Sunday, July 3, 2011

Finally I've begun to allow myself to step back and look at this past week's Frost Place Conference on Poetry and Teaching. Our group was somewhat smaller than we've had in past years, yet it retained its usual breadth and variety of experience: teachers from private schools and public schools, urban schools and rural schools; teachers from South Carolina, Detroit, Minneapolis, DC, New England. We had a young participant who'd never taught a class and a few who had been in the classroom for decades. We had teachers who thought of themselves as poets and teachers who were petrified of poetry.
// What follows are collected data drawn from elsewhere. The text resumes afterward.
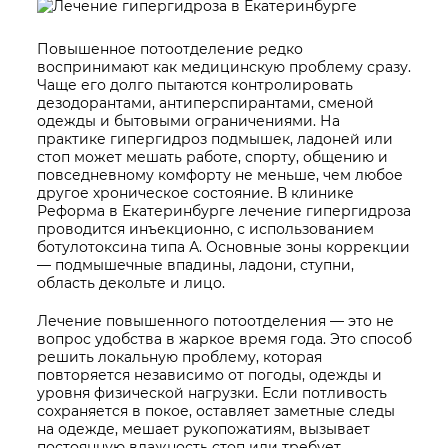
Повышенное потоотделение редко
воспринимают как медицинскую проблему сразу.
Чаще его долго пытаются контролировать
дезодорантами, антиперспирантами, сменой
одежды и бытовыми ограничениями. На
практике гипергидроз подмышек, ладоней или
стоп может мешать работе, спорту, общению и
повседневному комфорту не меньше, чем любое
другое хроническое состояние. В клинике
Реформа в Екатеринбурге лечение гипергидроза
проводится инъекционно, с использованием
ботулотоксина типа А. Основные зоны коррекции
— подмышечные впадины, ладони, ступни,
область декольте и лицо.
Лечение повышенного потоотделения — это не
вопрос удобства в жаркое время года. Это способ
решить локальную проблему, которая
повторяется независимо от погоды, одежды и
уровня физической нагрузки. Если потливость
сохраняется в покое, оставляет заметные следы
на одежде, мешает рукопожатиям, вызывает
постоянную влажность стоп или требует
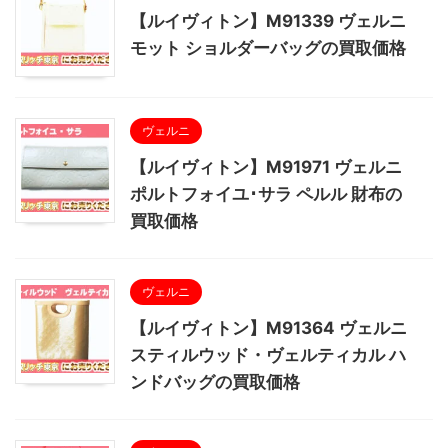
【ルイヴィトン】M91339 ヴェルニ
モット ショルダーバッグの買取価格
ヴェルニ
【ルイヴィトン】M91971 ヴェルニ
ポルトフォイユ･サラ ペルル 財布の
買取価格
ヴェルニ
【ルイヴィトン】M91364 ヴェルニ
スティルウッド・ヴェルティカル ハ
ンドバッグの買取価格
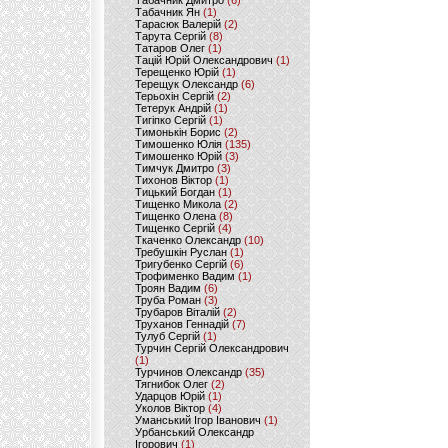
Табачник Дмитро
(6)
Табачник Ян
(1)
Тарасюк Валерій
(2)
Тарута Сергій
(8)
Татаров Олег
(1)
Тацій Юрій Олександрович
(1)
Терещенко Юрій
(1)
Терещук Олександр
(6)
Терьохін Сергій
(2)
Тетерук Андрій
(1)
Тигіпко Сергій
(1)
Тимонькін Борис
(2)
Тимошенко Юлія
(135)
Тимошенко Юрій
(3)
Тимчук Дмитро
(3)
Тихонов Віктор
(1)
Тицький Богдан
(1)
Тищенко Микола
(2)
Тищенко Олена
(8)
Тищенко Сергій
(4)
Ткаченко Олександр
(10)
Требушкін Руслан
(1)
Тригубенко Сергій
(6)
Трофименко Вадим
(1)
Троян Вадим
(6)
Труба Роман
(3)
Трубаров Віталій
(2)
Труханов Геннадій
(7)
Тулуб Сергій
(1)
Турчин Сергій Олександрович
(1)
Турчинов Олександр
(35)
Тягнибок Олег
(2)
Ударцов Юрій
(1)
Уколов Віктор
(4)
Уманський Ігор Іванович
(1)
Урбанський Олександр
Ігорович
(1)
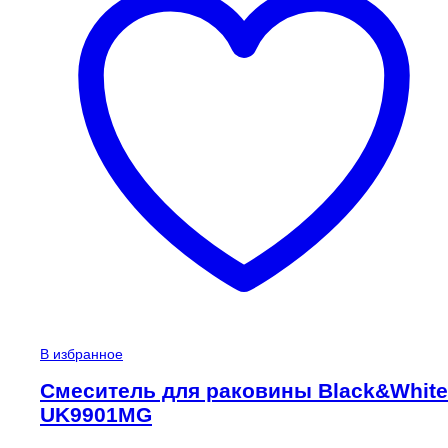
В избранное
Смеситель для раковины Black&White
UK9901MG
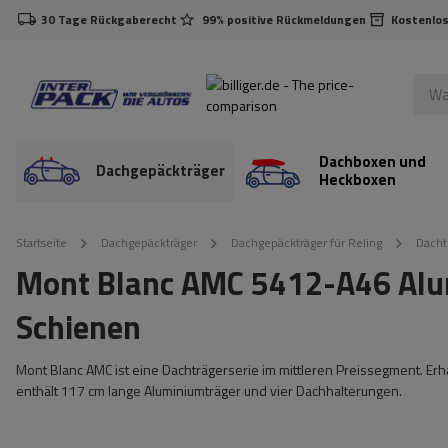
30 Tage Rückgaberecht
99% positive Rückmeldungen
Kostenlos
Dachboxen und
Dachgepäckträger
Heckboxen
Startseite
Dachgepäckträger
Dachgepäckträger für Reling
Dacht
Mont Blanc AMC 5412-A46 Alum
Schienen
Mont Blanc AMC ist eine Dachträgerserie im mittleren Preissegment. Erh
enthält 117 cm lange Aluminiumträger und vier Dachhalterungen.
Baron and I began the first day with our usual dictation project: that is, I read a poem out loud--in this case, Robert Frost's "Range-Finding"--and the participants copied it down, word for word, comma for comma, line for line. Then Baron asked, "What's the most important word in this poem?" And here's when the floodgates opened: not one person in that barn could tear him or herself away from this task or the adoration of this task, for the rest of the week. Every single year, the moment is a miracle.

We had two visiting poets. On Monday, Martha Carlson-Bradley spoke at length about grammar and syntax in poetry, with a particular focus on Emily Dickinson. On Tuesday, Teresa Carson spoke about drama in poetry, with readings from Browning, Keats, and Jack Wiler. Each morning the teachers shared their own classroom poetry projects, and each afternoon I gave the teachers a poem and a writing prompt, which they took back to their tents or rooms and used as inspiration for their own first-draft poems.

On Wednesday, for the first time ever, Baron and I reascended the dais and ran an all-day revision workshop, using the poems the teachers had generated from my writing prompts. Our goal was to guide them into productive classroom discussion of student work and to lead them toward simple, straightforward options for revision. My feeling is that this day went very well, but the participant evaluations will set me straight if I'm wrong. In any case, it was a good experience for me, as a coordinator of this conversation, to be able to help the participants collect their responses into a coherent conversation and also to step back and talk to them about how it feels to be the "teacher" who is orchestrating this conversation. It was a schizophrenic experience, in a useful way.

Every morning, before the other activities started, I read a passage or two from The Notebooks of Robert Frost; and in the spirit of those moments, I offer you this comment, originally from a talk that Frost gave at Wesleyan University in 1927, and quoted in Jay Parini's Robert Frost: A Life:

The freedom I'd like to give is the freedom I'd like to have. It's the freedom of my material. You might define a schoolboy as one who could recite to you everything he read last night, in the order in which he read it. That's just the opposite of what I mean by a free person. The person who has freedom of his material is the person who puts two and two together, and the two and two are anywhere out of space and time, and brought together.

2 comments:

Jean said...

That conference was a monumental experience for me last year - both professionally and personally. Sounds like it was another great year to be in attendance.

Ruth said...

Jean, as a participant this year, returning after 2 years hiatus, I totally agree. Dawn, I loved every minute (except my toothache!!).